* Passo citato
--------------------------------
Proposte di modifica al D.Lgs. 231/01

Si registra la presentazione alla Camera dei Deputati del Disegno di Legge n. 2665, recante "Modifiche al codice penale, al testo unico di cui al decreto legislativo 25 luglio 1998, n. 286, e al decreto legislativo 8 giugno 2001, n. 231, in materia di intermediazione illecita e sfruttamento del lavoro nonché per il contrasto dello sfruttamento di lavoratori stranieri irregolarmente presenti nel territorio nazionale”.

 

La proposta legislativa, assegnata sul finire del 2014 alle Commissioni riunite 1ª (Affari costituzionali) e 11ª (Lavoro pubblico e privato), è finalizzata a contrastare il fenomeno dello sfruttamento dei lavoratori stranieri irregolari, attraverso l´inasprimento delle sanzioni per i datori di lavoro e l´inserimento di alcune fattispecie nel novero dei reati sensibili ex D.Lgs. 231/01.

 

Con particolare riferimento a tale ultimo profilo, si segnala l´art. 2 del ddl citato, a mente del quale l´elenco dei reati presupposto si arricchirebbe delle fattispecie di intermediazione illecita e sfruttamento del lavoro di cui all´art. 603-bis c.p., nonché di alcune ipotesi di reato volte alla repressione dell´immigrazione clandestina di cui al D.Lgs. 286/1998.
--------------------------------
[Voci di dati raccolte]

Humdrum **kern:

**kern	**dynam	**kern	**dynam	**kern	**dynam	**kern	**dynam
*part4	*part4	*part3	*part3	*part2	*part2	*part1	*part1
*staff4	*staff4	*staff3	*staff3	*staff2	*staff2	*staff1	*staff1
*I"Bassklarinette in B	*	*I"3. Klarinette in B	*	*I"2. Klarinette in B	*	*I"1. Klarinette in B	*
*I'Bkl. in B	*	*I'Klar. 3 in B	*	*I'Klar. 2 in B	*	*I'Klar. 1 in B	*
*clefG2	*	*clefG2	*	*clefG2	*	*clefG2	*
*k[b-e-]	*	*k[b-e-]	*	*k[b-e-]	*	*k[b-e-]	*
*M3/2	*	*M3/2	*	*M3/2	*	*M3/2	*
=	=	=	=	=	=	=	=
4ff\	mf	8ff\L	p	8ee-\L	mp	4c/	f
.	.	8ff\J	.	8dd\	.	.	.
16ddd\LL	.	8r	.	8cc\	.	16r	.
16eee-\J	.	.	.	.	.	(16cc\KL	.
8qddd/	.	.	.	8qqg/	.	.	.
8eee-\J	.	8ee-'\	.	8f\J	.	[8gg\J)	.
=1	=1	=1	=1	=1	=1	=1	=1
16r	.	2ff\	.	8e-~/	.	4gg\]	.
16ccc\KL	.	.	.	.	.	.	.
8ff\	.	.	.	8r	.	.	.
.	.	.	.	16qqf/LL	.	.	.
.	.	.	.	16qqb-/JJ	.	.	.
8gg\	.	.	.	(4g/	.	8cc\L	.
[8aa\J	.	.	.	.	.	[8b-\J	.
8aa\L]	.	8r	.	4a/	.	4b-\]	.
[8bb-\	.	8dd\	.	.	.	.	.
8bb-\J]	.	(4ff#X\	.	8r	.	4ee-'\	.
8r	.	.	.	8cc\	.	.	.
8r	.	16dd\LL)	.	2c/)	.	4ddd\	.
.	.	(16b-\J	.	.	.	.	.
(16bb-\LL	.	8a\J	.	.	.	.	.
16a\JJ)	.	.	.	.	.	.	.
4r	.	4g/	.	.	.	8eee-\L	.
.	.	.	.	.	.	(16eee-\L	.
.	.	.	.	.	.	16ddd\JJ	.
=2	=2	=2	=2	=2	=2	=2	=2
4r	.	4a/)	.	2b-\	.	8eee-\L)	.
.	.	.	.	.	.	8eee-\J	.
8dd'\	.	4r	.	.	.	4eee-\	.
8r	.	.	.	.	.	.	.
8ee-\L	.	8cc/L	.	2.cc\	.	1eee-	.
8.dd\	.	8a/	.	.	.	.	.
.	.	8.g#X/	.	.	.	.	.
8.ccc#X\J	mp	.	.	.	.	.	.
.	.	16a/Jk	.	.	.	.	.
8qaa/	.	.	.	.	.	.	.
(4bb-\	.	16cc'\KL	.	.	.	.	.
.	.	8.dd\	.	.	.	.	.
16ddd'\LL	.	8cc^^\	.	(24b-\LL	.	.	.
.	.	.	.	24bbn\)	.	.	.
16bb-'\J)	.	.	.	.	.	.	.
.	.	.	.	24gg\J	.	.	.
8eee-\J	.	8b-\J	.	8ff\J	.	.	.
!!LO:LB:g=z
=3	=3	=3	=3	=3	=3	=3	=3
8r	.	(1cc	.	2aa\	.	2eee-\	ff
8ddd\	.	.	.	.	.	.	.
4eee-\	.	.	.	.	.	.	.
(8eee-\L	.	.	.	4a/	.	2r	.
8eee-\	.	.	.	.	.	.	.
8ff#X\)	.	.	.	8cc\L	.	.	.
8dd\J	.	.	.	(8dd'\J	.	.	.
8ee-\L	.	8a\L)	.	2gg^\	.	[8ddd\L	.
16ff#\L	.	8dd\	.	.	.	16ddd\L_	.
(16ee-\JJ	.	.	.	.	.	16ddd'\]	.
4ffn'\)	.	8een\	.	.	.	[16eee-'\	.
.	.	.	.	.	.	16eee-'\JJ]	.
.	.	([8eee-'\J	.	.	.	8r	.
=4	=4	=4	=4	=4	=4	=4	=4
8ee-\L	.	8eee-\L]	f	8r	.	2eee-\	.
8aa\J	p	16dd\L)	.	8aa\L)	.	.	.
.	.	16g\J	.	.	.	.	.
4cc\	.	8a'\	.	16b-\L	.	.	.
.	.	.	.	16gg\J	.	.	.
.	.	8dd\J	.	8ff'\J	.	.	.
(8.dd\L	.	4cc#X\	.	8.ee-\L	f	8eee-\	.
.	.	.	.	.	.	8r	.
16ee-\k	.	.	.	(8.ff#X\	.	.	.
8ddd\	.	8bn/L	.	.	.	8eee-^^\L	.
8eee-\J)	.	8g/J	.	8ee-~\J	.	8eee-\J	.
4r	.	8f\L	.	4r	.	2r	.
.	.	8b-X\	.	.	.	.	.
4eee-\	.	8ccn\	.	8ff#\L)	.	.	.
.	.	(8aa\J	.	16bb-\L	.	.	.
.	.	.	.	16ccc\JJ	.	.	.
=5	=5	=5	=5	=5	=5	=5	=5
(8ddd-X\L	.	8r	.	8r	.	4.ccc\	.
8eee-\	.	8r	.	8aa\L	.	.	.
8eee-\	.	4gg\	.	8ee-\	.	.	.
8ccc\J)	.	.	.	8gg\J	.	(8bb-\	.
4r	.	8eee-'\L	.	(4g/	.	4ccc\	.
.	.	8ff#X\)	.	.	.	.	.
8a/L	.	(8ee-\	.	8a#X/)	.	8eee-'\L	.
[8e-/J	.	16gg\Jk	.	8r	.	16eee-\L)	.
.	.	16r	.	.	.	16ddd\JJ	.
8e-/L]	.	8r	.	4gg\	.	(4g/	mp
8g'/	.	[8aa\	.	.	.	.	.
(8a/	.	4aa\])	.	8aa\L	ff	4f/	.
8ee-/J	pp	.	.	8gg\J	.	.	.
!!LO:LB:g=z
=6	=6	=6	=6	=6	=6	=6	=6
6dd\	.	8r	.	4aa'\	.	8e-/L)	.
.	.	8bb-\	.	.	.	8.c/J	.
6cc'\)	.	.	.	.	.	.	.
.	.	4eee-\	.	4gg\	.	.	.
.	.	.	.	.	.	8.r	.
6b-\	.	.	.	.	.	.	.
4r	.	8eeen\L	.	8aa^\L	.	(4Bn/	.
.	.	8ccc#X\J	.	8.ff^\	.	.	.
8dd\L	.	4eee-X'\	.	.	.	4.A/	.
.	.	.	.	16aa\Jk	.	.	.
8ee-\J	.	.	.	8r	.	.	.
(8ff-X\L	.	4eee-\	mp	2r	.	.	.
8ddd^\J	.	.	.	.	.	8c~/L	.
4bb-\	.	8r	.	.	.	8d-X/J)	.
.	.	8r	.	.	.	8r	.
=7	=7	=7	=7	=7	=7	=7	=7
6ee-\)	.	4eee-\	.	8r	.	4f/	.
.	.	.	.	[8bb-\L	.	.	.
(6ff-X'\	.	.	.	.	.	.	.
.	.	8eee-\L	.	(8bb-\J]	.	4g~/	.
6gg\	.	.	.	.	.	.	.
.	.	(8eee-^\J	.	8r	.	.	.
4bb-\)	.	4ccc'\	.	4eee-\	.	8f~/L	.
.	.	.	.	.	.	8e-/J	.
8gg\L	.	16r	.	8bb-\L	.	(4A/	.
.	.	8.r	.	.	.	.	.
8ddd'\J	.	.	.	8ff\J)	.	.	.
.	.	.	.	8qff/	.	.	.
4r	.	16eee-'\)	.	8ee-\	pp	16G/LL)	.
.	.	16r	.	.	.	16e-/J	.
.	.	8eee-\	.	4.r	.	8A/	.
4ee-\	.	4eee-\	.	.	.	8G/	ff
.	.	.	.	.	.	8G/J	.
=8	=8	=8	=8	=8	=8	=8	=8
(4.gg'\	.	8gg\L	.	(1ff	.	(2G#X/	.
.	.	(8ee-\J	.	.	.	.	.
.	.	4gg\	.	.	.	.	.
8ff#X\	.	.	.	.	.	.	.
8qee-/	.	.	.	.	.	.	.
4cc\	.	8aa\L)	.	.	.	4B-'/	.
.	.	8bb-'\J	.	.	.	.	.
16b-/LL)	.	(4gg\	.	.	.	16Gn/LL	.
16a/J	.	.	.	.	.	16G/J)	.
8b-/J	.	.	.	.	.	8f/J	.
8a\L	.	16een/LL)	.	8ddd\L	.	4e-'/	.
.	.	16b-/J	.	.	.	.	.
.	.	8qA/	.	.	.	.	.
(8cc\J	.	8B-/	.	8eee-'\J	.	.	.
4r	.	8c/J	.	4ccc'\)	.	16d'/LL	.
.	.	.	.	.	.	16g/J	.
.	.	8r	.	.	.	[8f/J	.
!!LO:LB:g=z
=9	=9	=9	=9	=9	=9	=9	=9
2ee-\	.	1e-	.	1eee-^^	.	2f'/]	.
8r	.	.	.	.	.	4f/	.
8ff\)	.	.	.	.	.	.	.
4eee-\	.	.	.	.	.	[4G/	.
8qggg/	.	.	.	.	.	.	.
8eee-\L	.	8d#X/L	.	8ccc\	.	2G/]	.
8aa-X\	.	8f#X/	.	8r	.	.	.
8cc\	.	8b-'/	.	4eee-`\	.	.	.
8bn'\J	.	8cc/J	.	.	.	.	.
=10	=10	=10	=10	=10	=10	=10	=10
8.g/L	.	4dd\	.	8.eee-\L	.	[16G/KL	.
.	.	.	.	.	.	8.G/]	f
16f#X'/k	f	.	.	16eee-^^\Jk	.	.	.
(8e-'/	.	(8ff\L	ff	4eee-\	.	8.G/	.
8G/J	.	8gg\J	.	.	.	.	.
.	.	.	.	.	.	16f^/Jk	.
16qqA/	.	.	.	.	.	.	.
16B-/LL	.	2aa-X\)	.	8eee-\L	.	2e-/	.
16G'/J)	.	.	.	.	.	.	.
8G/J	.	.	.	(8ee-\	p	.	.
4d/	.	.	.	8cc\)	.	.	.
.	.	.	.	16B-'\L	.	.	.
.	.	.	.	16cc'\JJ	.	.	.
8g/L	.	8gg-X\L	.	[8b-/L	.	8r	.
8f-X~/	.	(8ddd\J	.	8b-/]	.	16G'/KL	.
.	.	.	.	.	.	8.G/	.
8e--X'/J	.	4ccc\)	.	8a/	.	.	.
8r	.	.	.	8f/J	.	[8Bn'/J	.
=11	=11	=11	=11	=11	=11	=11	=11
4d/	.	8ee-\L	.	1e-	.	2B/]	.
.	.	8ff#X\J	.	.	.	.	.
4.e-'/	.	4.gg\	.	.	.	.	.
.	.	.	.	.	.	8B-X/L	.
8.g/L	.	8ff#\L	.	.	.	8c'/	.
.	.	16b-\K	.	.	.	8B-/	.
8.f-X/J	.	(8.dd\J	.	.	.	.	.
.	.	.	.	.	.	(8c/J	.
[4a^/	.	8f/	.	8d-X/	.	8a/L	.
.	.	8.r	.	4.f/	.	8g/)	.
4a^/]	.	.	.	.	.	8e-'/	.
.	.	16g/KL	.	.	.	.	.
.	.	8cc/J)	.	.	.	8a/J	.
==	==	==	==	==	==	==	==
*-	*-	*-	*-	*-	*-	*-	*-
--------------------------------
* Compiti richiesti
1) Nel testo sulle proposte di modifica al D.Lgs. 231/01, a quali Commissioni è stata assegnata la proposta legislativa?
2) Estrai dal testo sulle proposte di modifica al D.Lgs. 231/01 tutto ciò che va da "La proposta legislativa, assegnata sul" fino a "al D.Lgs. 286/1998.".
Questi record provengono da una fonte diversa.

* Risposte
1) Alle Commissioni riunite 1ª (Affari costituzionali) e 11ª (Lavoro pubblico e privato).

2)
La proposta legislativa, assegnata sul finire del 2014 alle Commissioni riunite 1ª (Affari costituzionali) e 11ª (Lavoro pubblico e privato), è finalizzata a contrastare il fenomeno dello sfruttamento dei lavoratori stranieri irregolari, attraverso l´inasprimento delle sanzioni per i datori di lavoro e l´inserimento di alcune fattispecie nel novero dei reati sensibili ex D.Lgs. 231/01.

 

Con particolare riferimento a tale ultimo profilo, si segnala l´art. 2 del ddl citato, a mente del quale l´elenco dei reati presupposto si arricchirebbe delle fattispecie di intermediazione illecita e sfruttamento del lavoro di cui all´art. 603-bis c.p., nonché di alcune ipotesi di reato volte alla repressione dell´immigrazione clandestina di cui al D.Lgs. 286/1998.